Perhaps the indirect consumers of the knowledge schools are supposed to be imparting to students, industry, can speak up and provide some motivation to prioritize the skills that students should learn. I don't consider this the ideal, because when this happened in the past, schools created students who fit well into assembly lines. Maybe they still do. It's hard for me to judge that. Personally I like Alan Kay's approach of "teaching to maintain civilization". I think that unfortunately there are quite a few in educational establishments who don't see Western civilization as something that's worth maintaining. They take it for granted. What I would ask is, "What's the alternative you'd prefer?" Give me a Dr. Wafa Sultan anytime over these folks.

One of the things I lament about the U.S. public school system is it's becoming increasingly politicized in the sense that teachers are literally bringing political topics into classrooms where they don't fit well. For example, a year ago I heard about a case of a geography teacher in the course of giving a lecture questioning the validity of capitalism (of which he had no expertise), and suggested that a certain president could be compared to a certain dictator (maybe he had expertise here, but how does this fit into geography?). And this was in a high income area where relative educational excellence is typically expected. In any case this sort of approach sounds anti-intellectual to me. Maybe I don't understand. There is such a thing as post-modernist philosophy, though I don't have much respect for it.

Whenever somebody complains about this sort of thing in the classrooms, the retort that always comes back is "We're teaching students critical thinking." To which I say, "Is that what you call critical thinking? Bringing the 'village idiot' into a class and letting them blab on about their POV on the world whether they have expertise or not?" IMO the kids deserve better than this.

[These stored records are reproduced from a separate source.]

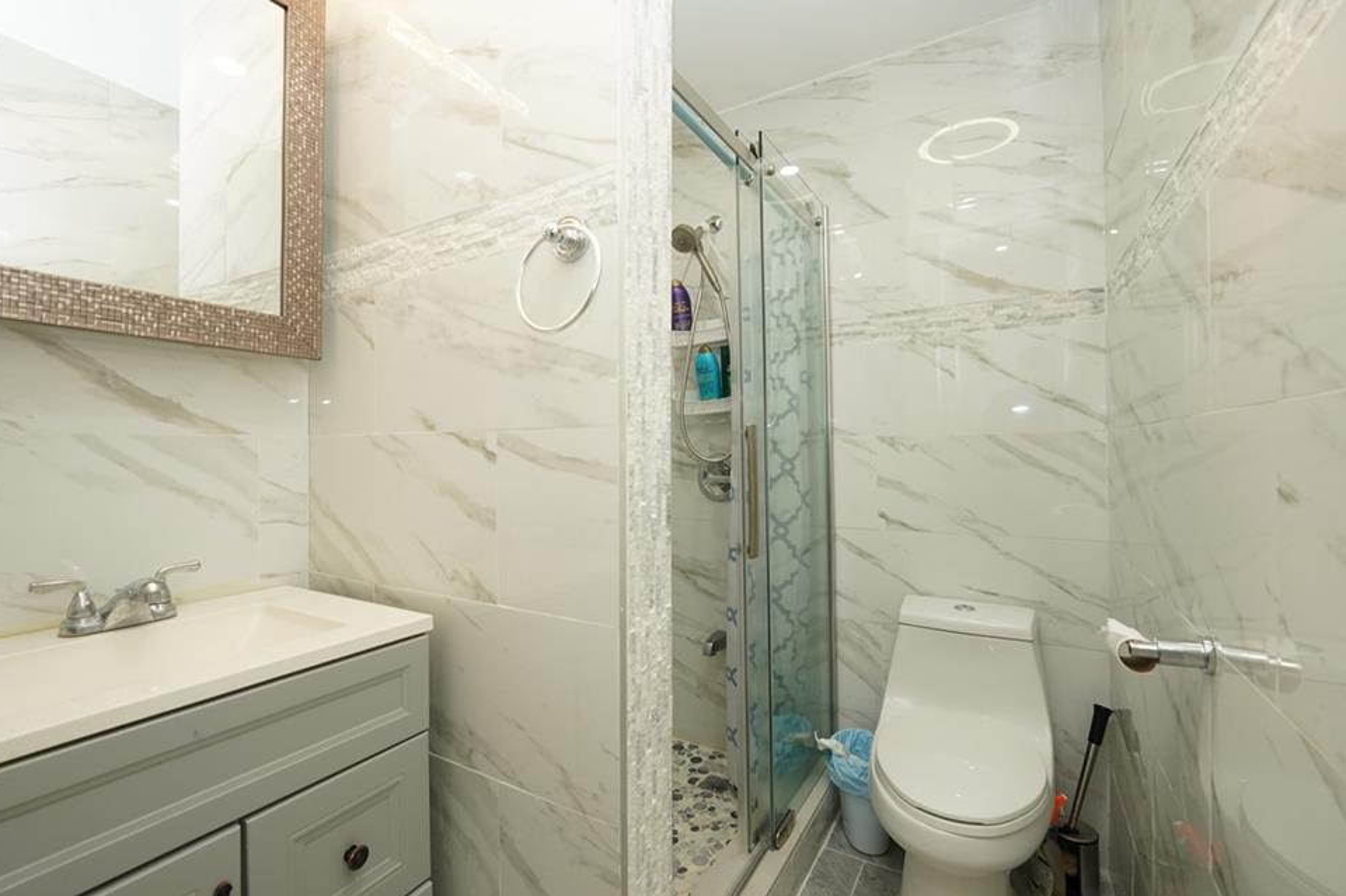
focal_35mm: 16
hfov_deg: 96.7
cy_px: 444
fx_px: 598
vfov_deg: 73.7
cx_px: 655
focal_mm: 10
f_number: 4.5
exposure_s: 1/125
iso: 640
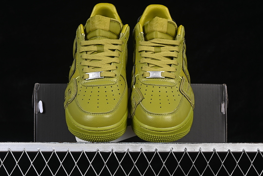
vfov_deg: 18.2
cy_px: 88
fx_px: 548
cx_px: 132
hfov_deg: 27.0
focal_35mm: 75
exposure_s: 1/80
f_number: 7.1
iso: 160
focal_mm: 50
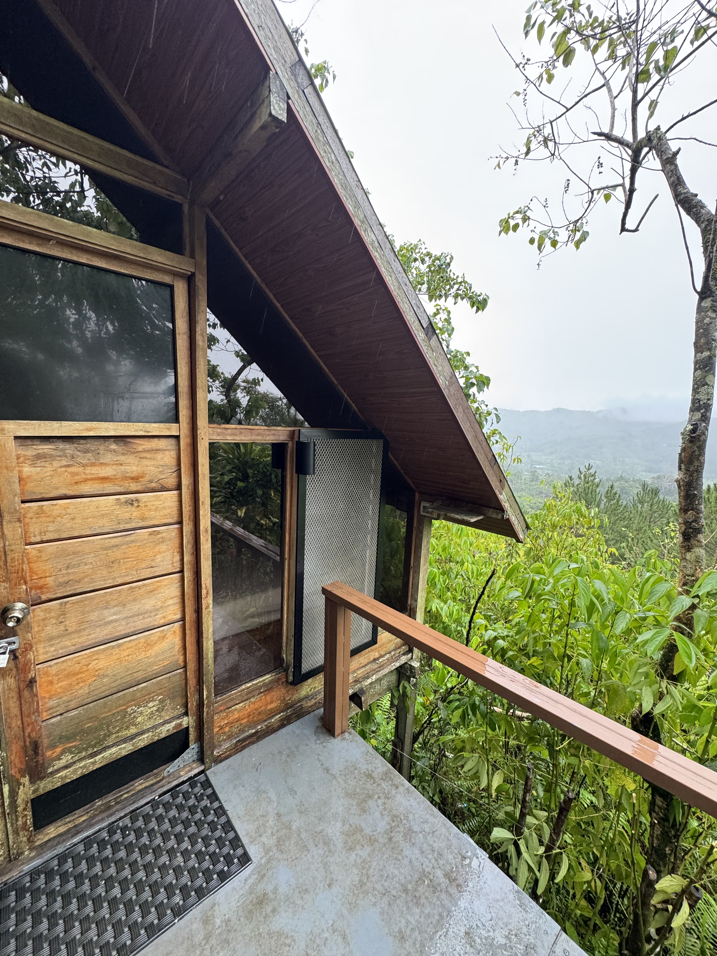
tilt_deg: -8.2
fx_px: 387
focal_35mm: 14
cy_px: 478
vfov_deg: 102.1
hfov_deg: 85.7
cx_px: 358
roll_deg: -2.8
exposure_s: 1/99
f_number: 2.2
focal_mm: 2.22
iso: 200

Not to say these expressed opinions are invalid, but I think there's a time and place for them in the context of school, and if someone's going to make the argument, they should have the educational background and context to justify making them in front of students. In other words, they should know what they're talking about. I don't recall experiencing this sort of thing when I was in public schools. Teachers tended to stick to their subjects.

What I suspect might be going on is the result of people bringing in a concept I used to hear about from time to time: teaching for "emotional intelligence", or so-called "EQ". I don't see how schools as they are currently structured being able to do this very well. Unfortunately I think it's been brought in under a political context as well.

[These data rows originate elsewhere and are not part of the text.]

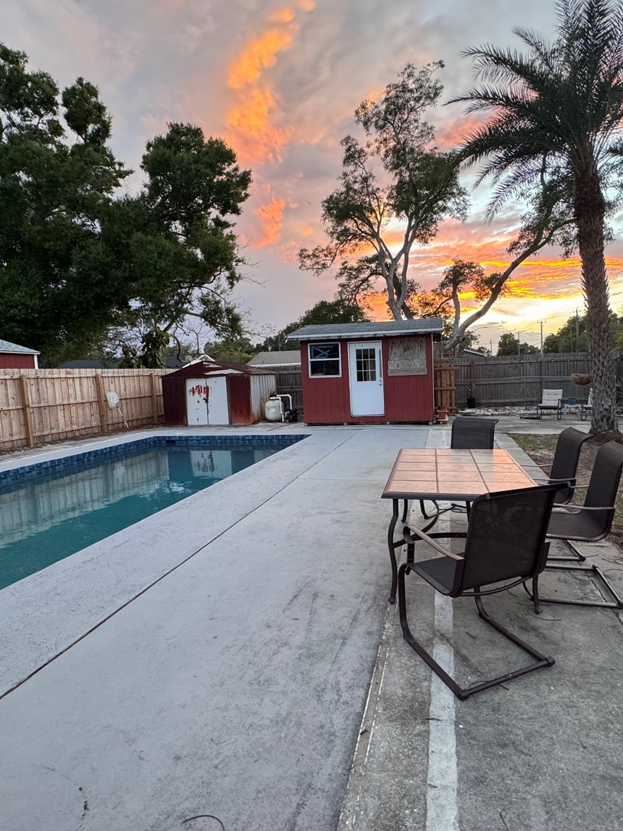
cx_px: 354
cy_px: 413
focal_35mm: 19
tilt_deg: -6.3
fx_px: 456
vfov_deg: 84.7
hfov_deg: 68.4
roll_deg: +2.2
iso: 250
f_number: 2.2
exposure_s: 1/99
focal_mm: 2.22
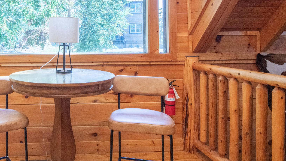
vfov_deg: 36.4
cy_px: 31
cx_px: 66
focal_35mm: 31
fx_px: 235
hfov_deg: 58.8
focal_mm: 16
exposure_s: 1/250
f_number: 9
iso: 500
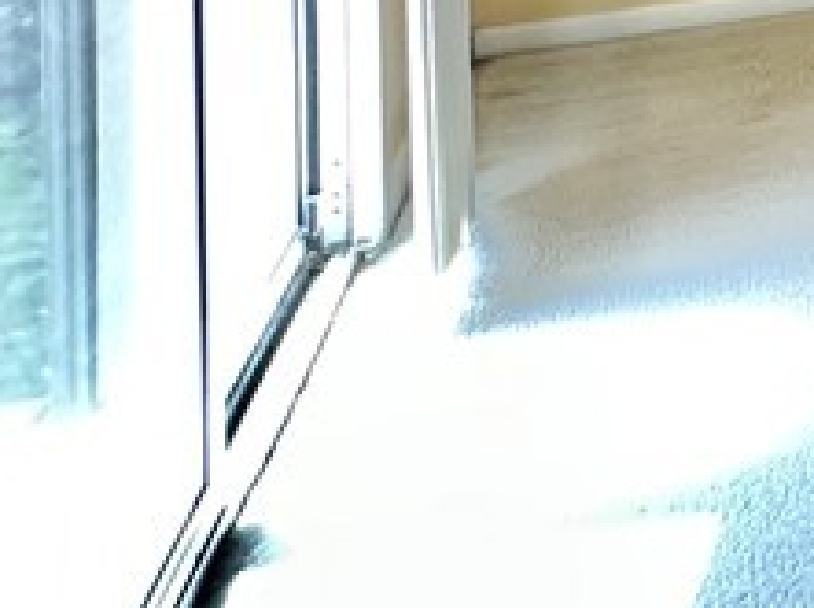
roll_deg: -1.1
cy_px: -372
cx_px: 1831
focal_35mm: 65
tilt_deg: -2.6
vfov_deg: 19.0
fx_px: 1526
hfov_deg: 16.5
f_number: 2.2
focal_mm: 2.22
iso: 160
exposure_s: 1/99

Some time ago I watched an interview with George Lucas on the Charlie Rose show, and he said he believed that schools should inculcate emotional intelligence, saying it was at least as important as technical intelligence. He said that in terms of hiring people, he found that emotional intelligence was more important than technical. He said that he didn't need people for the long term in his own business who were just technically intelligent, but rather people who could inspire, motivate, and lead. I imagine his ideal would be people who had both in equal measure, but he indicated he prefered leadership qualities, which he put in the "EQ" category. I suppose it's a matter of his perspective, working in large part with artists. A different industry titan might have a very different perspective.

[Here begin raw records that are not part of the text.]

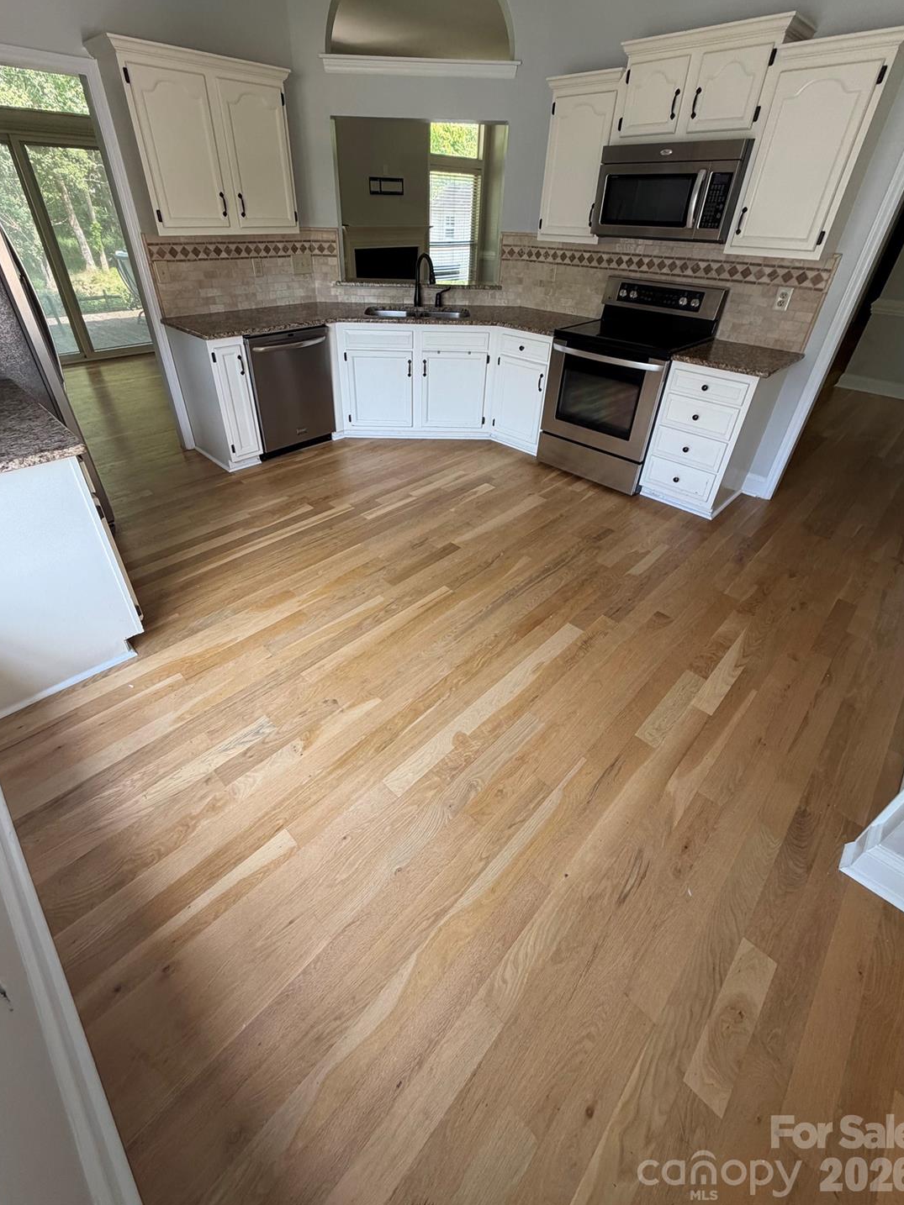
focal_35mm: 15
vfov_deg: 98.0
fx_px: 522
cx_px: 437
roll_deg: -2.0
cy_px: 563
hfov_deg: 81.7
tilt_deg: -35.0
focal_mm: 2.22
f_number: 2.2
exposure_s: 1/121
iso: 200
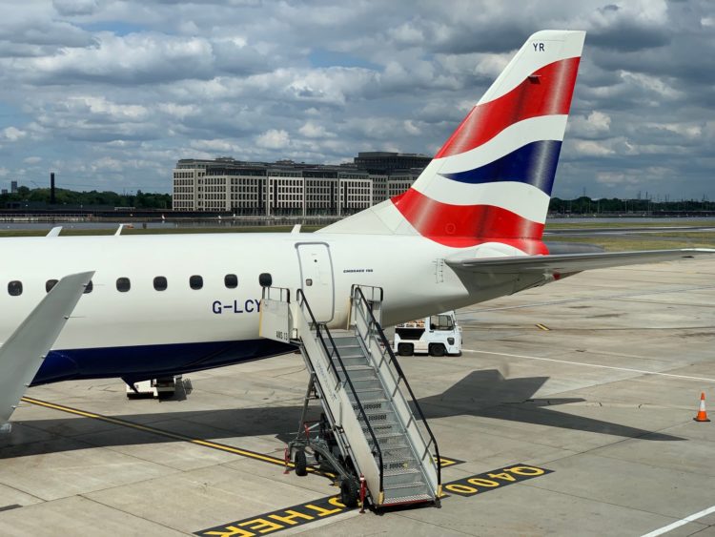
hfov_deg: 36.8
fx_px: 1074
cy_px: 268
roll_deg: -1.5
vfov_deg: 28.0
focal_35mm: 52
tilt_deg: -2.0
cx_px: 358
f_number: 2.4
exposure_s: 1/2179
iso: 16
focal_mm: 6
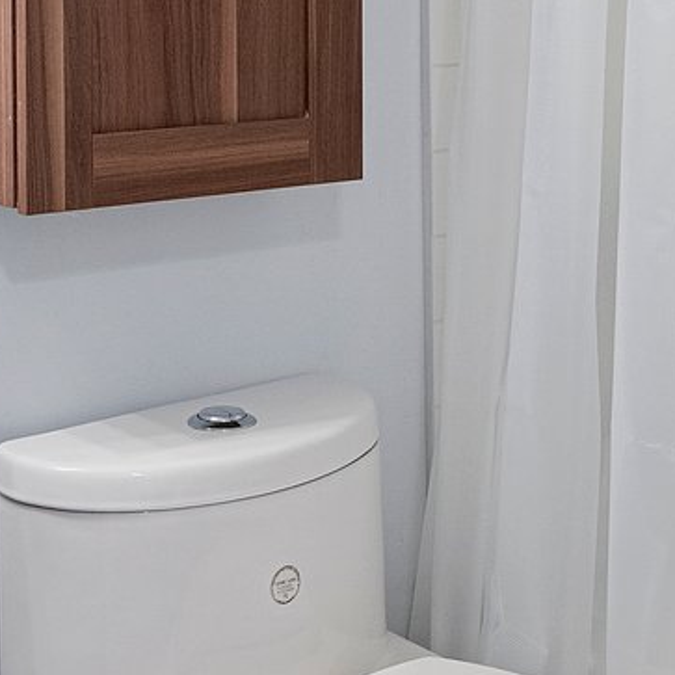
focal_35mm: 72
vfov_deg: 22.8
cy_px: -31
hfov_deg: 23.9
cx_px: 240
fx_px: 1588
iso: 640
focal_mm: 10
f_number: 6.3
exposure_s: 1/3
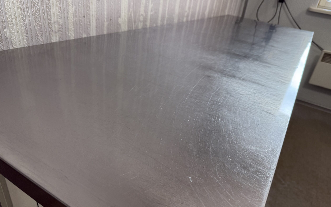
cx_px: 166
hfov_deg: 70.4
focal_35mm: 26
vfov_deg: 47.5
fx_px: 235
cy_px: 119
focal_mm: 6.76
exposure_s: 1/100
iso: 125
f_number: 1.78
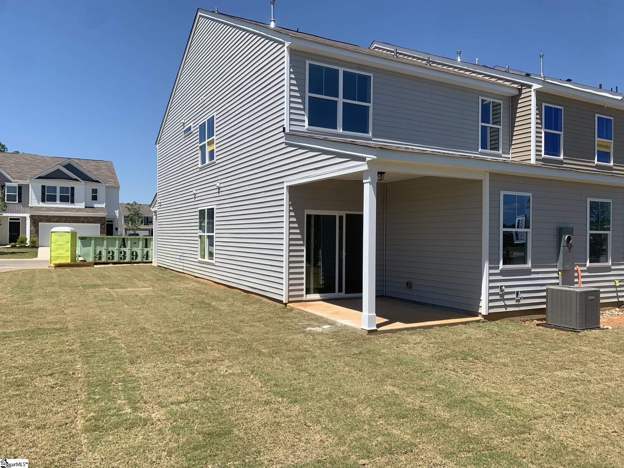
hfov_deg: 67.3
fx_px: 469
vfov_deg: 53.1
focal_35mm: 26
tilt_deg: -0.7
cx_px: 312
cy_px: 234
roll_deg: -0.6
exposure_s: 1/2481
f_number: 1.8
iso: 25
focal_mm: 4.25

Re: "93% of teachers like their jobs"

This reminded me of a quote I used in a blog post I just put up myself. This is from Stephen Friedman, Chairman of Stone Point Capital at a panel discussion held by the Aspen Institute in July:

"I think the real question is why are the average parents in America willing to live with a school--You know, when they do the studies they find that people tend to be satisfied with their own school system. They're underdemanding consumers. Why are they satisfied with a system that has their kids' comparative standings on the standardized tests so poor against the rest of the world? I don't understand it. I don't understand. There's a market failure."

I am going away on a trip soon so I probably won't be able to respond immediately to follow-ups to this. Just wanted to get this off while this discussion was still fresh in people's minds.